##### Data #####
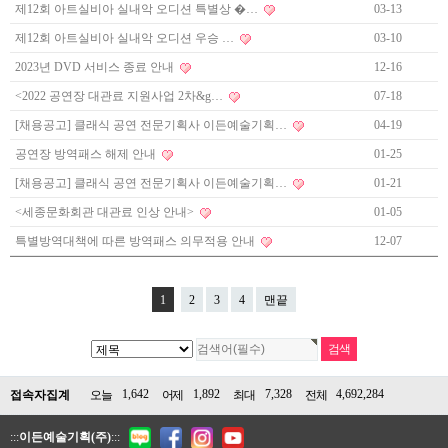
제12회 아트실비아 실내악 오디션 특별상 �…
03-13
제12회 아트실비아 실내악 오디션 우승 …
03-10
2023년 DVD 서비스 종료 안내
12-16
<2022 공연장 대관료 지원사업 2차&g…
07-18
[채용공고] 클래식 공연 전문기획사 이든예술기획…
04-19
공연장 방역패스 해제 안내
01-25
[채용공고] 클래식 공연 전문기획사 이든예술기획…
01-21
<세종문화회관 대관료 인상 안내>
01-05
특별방역대책에 따른 방역패스 의무적용 안내
12-07
1
2
3
4
맨끝
1,642
1,892
7,328
4,692,284
접속자집계
오늘
어제
최대
전체
:::
이든예술기획(주)
:::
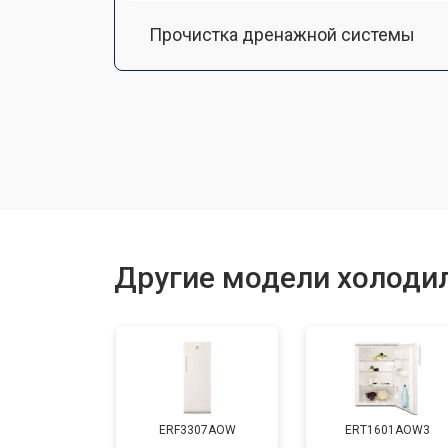
Прочистка дренажной системы
Ремонт датчика морозильного отд
Ремонт испарителя
Устранение засора трубопровода
Другие модели холодил
Замена трубопровода
Замена таймера
ERF3307AOW
ERT1601AOW3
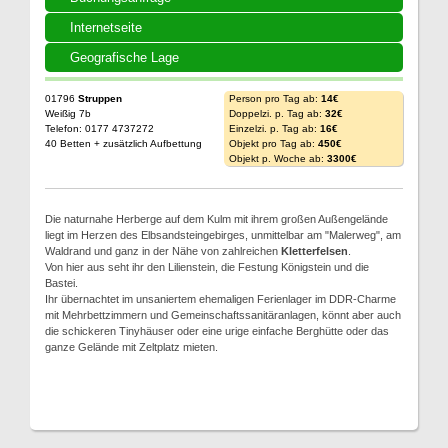
Internetseite
Geografische Lage
01796
Struppen
Person pro Tag ab:
14€
Weißig 7b
Doppelzi. p. Tag ab:
32€
Telefon: 0177 4737272
Einzelzi. p. Tag ab:
16€
40 Betten + zusätzlich Aufbettung
Objekt pro Tag ab:
450€
Objekt p. Woche ab:
3300€
Die naturnahe Herberge auf dem Kulm mit ihrem großen Außengelände
liegt im Herzen des Elbsandsteingebirges, unmittelbar am "Malerweg", am
Waldrand und ganz in der Nähe von zahlreichen
Kletterfelsen
.
Von hier aus seht ihr den Lilienstein, die Festung Königstein und die
Bastei.
Ihr übernachtet im unsaniertem ehemaligen Ferienlager im DDR-Charme
mit Mehrbettzimmern und Gemeinschaftssanitäranlagen, könnt aber auch
die schickeren Tinyhäuser oder eine urige einfache Berghütte oder das
ganze Gelände mit Zeltplatz mieten.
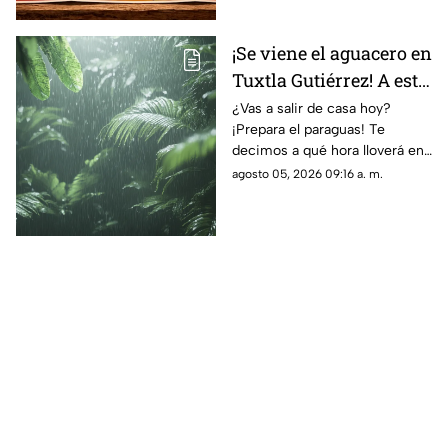
¡Se viene el aguacero en
Tuxtla Gutiérrez! A esta
HORA habrá LLUVIAS
¿Vas a salir de casa hoy?
¡Prepara el paraguas! Te
intensas hoy 5 de
decimos a qué hora lloverá en
agosto
Tuxtla Gutiérrez, según el
agosto 05, 2026 09:16 a. m.
pronóstico de Conagua y
Protección Civil.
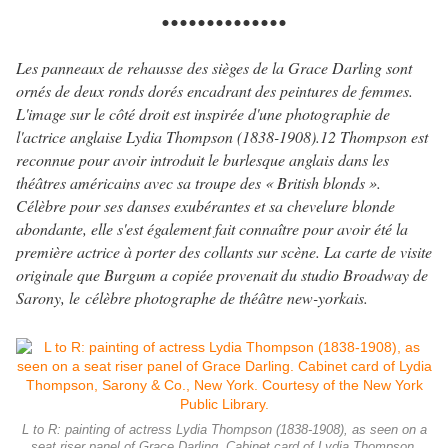
..............
Les panneaux de rehausse des sièges de la Grace Darling sont
ornés de deux ronds dorés encadrant des peintures de femmes.
L'image sur le côté droit est inspirée d'une photographie de
l'actrice anglaise Lydia Thompson (1838-1908).12 Thompson est
reconnue pour avoir introduit le burlesque anglais dans les
théâtres américains avec sa troupe des « British blonds ».
Célèbre pour ses danses exubérantes et sa chevelure blonde
abondante, elle s'est également fait connaître pour avoir été la
première actrice à porter des collants sur scène. La carte de visite
originale que Burgum a copiée provenait du studio Broadway de
Sarony, le célèbre photographe de théâtre new-yorkais.
L to R: painting of actress Lydia Thompson (1838-1908), as seen on a
seat riser panel of Grace Darling. Cabinet card of Lydia Thompson,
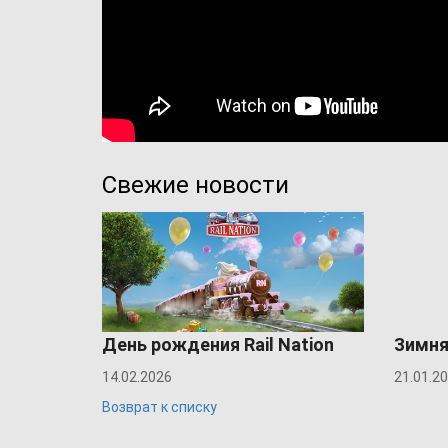
Свежие новости
День рождения Rail Nation
Зимня
14.02.2026
21.01.2
Возврат к списку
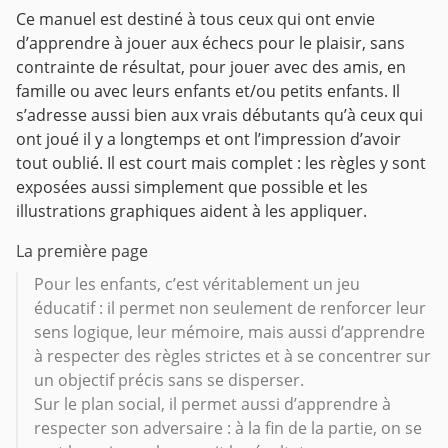
Ce manuel est destiné à tous ceux qui ont envie
d’apprendre à jouer aux échecs pour le plaisir, sans
contrainte de résultat, pour jouer avec des amis, en
famille ou avec leurs enfants et/ou petits enfants. Il
s’adresse aussi bien aux vrais débutants qu’à ceux qui
ont joué il y a longtemps et ont l’impression d’avoir
tout oublié. Il est court mais complet : les règles y sont
exposées aussi simplement que possible et les
illustrations graphiques aident à les appliquer.
La première page
Pour les enfants, c’est véritablement un jeu
éducatif : il permet non seulement de renforcer leur
sens logique, leur mémoire, mais aussi d’apprendre
à respecter des règles strictes et à se concentrer sur
un objectif précis sans se disperser.
Sur le plan social, il permet aussi d’apprendre à
respecter son adversaire : à la fin de la partie, on se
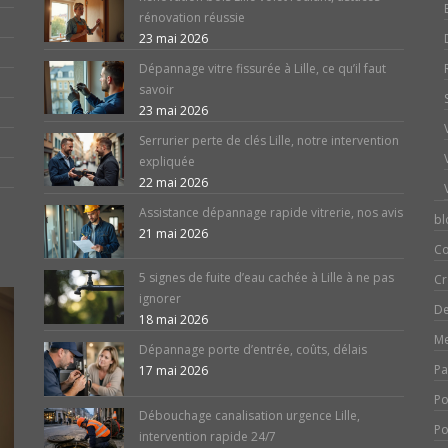
rénovation réussie
23 mai 2026
Dépannage vitre fissurée à Lille, ce qu’il faut
savoir
23 mai 2026
Serrurier perte de clés Lille, notre intervention
expliquée
22 mai 2026
Assistance dépannage rapide vitrerie, nos avis
bl
21 mai 2026
Co
5 signes de fuite d’eau cachée à Lille à ne pas
Cr
ignorer
De
18 mai 2026
Me
Dépannage porte d’entrée, coûts, délais
Pa
17 mai 2026
Po
Débouchage canalisation urgence Lille,
Po
intervention rapide 24/7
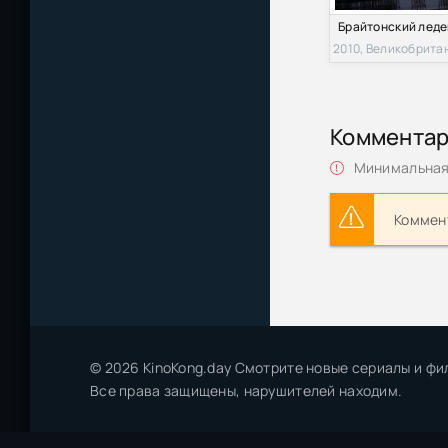
2010, Великобрита
Коммента
Минимальная 
Коммент
© 2026 KinoKong.day Смотрите новые сериалы и фи
Все права защищены, нарушителей находим.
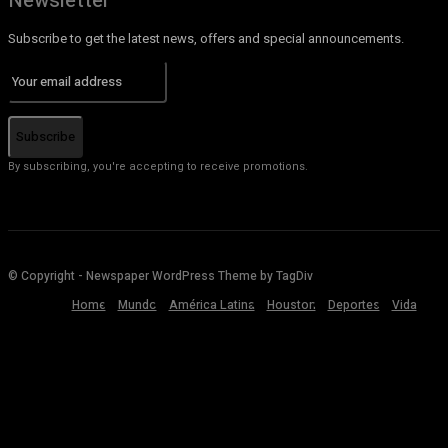
Newsletter
Subscribe to get the latest news, offers and special announcements.
Subscribe
By subscribing, you're accepting to receive promotions.
© Copyright - Newspaper WordPress Theme by TagDiv
Home
Mundo
América Latina
Houston
Deportes
Vida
#####
** To do **
Exactly as they stand, retype all the entries, but omit the pictures.

** Output below **
제12회 아트실비아 실내악 오디션 특별상 �…
03-13
제12회 아트실비아 실내악 오디션 우승 …
03-10
2023년 DVD 서비스 종료 안내
12-16
<2022 공연장 대관료 지원사업 2차&g…
07-18
[채용공고] 클래식 공연 전문기획사 이든예술기획…
04-19
공연장 방역패스 해제 안내
01-25
[채용공고] 클래식 공연 전문기획사 이든예술기획…
01-21
<세종문화회관 대관료 인상 안내>
01-05
특별방역대책에 따른 방역패스 의무적용 안내
12-07
1
2
3
4
맨끝
1,642
1,892
7,328
4,692,284
접속자집계
오늘
어제
최대
전체
:::
이든예술기획(주)
:::
Прочистка дренажной системы
Ремонт датчика морозильного отд
Ремонт испарителя
Устранение засора трубопровода
Другие модели холодил
Замена трубопровода
Замена таймера
ERF3307AOW
ERT1601AOW3
Internetseite
Geografische Lage
01796
Struppen
Person pro Tag ab:
14€
Weißig 7b
Doppelzi. p. Tag ab:
32€
Telefon: 0177 4737272
Einzelzi. p. Tag ab:
16€
40 Betten + zusätzlich Aufbettung
Objekt pro Tag ab:
450€
Objekt p. Woche ab:
3300€
Die naturnahe Herberge auf dem Kulm mit ihrem großen Außengelände
liegt im Herzen des Elbsandsteingebirges, unmittelbar am "Malerweg", am
Waldrand und ganz in der Nähe von zahlreichen
Kletterfelsen
.
Von hier aus seht ihr den Lilienstein, die Festung Königstein und die
Bastei.
Ihr übernachtet im unsaniertem ehemaligen Ferienlager im DDR-Charme
mit Mehrbettzimmern und Gemeinschaftssanitäranlagen, könnt aber auch
die schickeren Tinyhäuser oder eine urige einfache Berghütte oder das
ganze Gelände mit Zeltplatz mieten.
¡Se viene el aguacero en
Tuxtla Gutiérrez! A esta
HORA habrá LLUVIAS
¿Vas a salir de casa hoy?
¡Prepara el paraguas! Te
intensas hoy 5 de
decimos a qué hora lloverá en
agosto
Tuxtla Gutiérrez, según el
agosto 05, 2026 09:16 a. m.
pronóstico de Conagua y
Protección Civil.
..............
Les panneaux de rehausse des sièges de la Grace Darling sont
ornés de deux ronds dorés encadrant des peintures de femmes.
L'image sur le côté droit est inspirée d'une photographie de
l'actrice anglaise Lydia Thompson (1838-1908).12 Thompson est
reconnue pour avoir introduit le burlesque anglais dans les
théâtres américains avec sa troupe des « British blonds ».
Célèbre pour ses danses exubérantes et sa chevelure blonde
abondante, elle s'est également fait connaître pour avoir été la
première actrice à porter des collants sur scène. La carte de visite
originale que Burgum a copiée provenait du studio Broadway de
Sarony, le célèbre photographe de théâtre new-yorkais.
L to R: painting of actress Lydia Thompson (1838-1908), as seen on a
seat riser panel of Grace Darling. Cabinet card of Lydia Thompson,
Свежие новости
День рождения Rail Nation
Зимня
14.02.2026
21.01.2
Возврат к списку
Ce manuel est destiné à tous ceux qui ont envie
d’apprendre à jouer aux échecs pour le plaisir, sans
contrainte de résultat, pour jouer avec des amis, en
famille ou avec leurs enfants et/ou petits enfants. Il
s’adresse aussi bien aux vrais débutants qu’à ceux qui
ont joué il y a longtemps et ont l’impression d’avoir
tout oublié. Il est court mais complet : les règles y sont
exposées aussi simplement que possible et les
illustrations graphiques aident à les appliquer.
La première page
Pour les enfants, c’est véritablement un jeu
éducatif : il permet non seulement de renforcer leur
sens logique, leur mémoire, mais aussi d’apprendre
à respecter des règles strictes et à se concentrer sur
un objectif précis sans se disperser.
Sur le plan social, il permet aussi d’apprendre à
respecter son adversaire : à la fin de la partie, on se
rénovation réussie
23 mai 2026
Dépannage vitre fissurée à Lille, ce qu’il faut
savoir
23 mai 2026
Serrurier perte de clés Lille, notre intervention
expliquée
22 mai 2026
Assistance dépannage rapide vitrerie, nos avis
bl
21 mai 2026
Co
5 signes de fuite d’eau cachée à Lille à ne pas
Cr
ignorer
De
18 mai 2026
Me
Dépannage porte d’entrée, coûts, délais
Pa
17 mai 2026
Po
Débouchage canalisation urgence Lille,
Po
intervention rapide 24/7
2010, Великобрита
Коммента
Минимальная 
Коммент
© 2026 KinoKong.day Смотрите новые сериалы и фи
Все права защищены, нарушителей находим.
Newsletter
Subscribe to get the latest news, offers and special announcements.
Subscribe
By subscribing, you're accepting to receive promotions.
© Copyright - Newspaper WordPress Theme by TagDiv
Home
Mundo
América Latina
Houston
Deportes
Vida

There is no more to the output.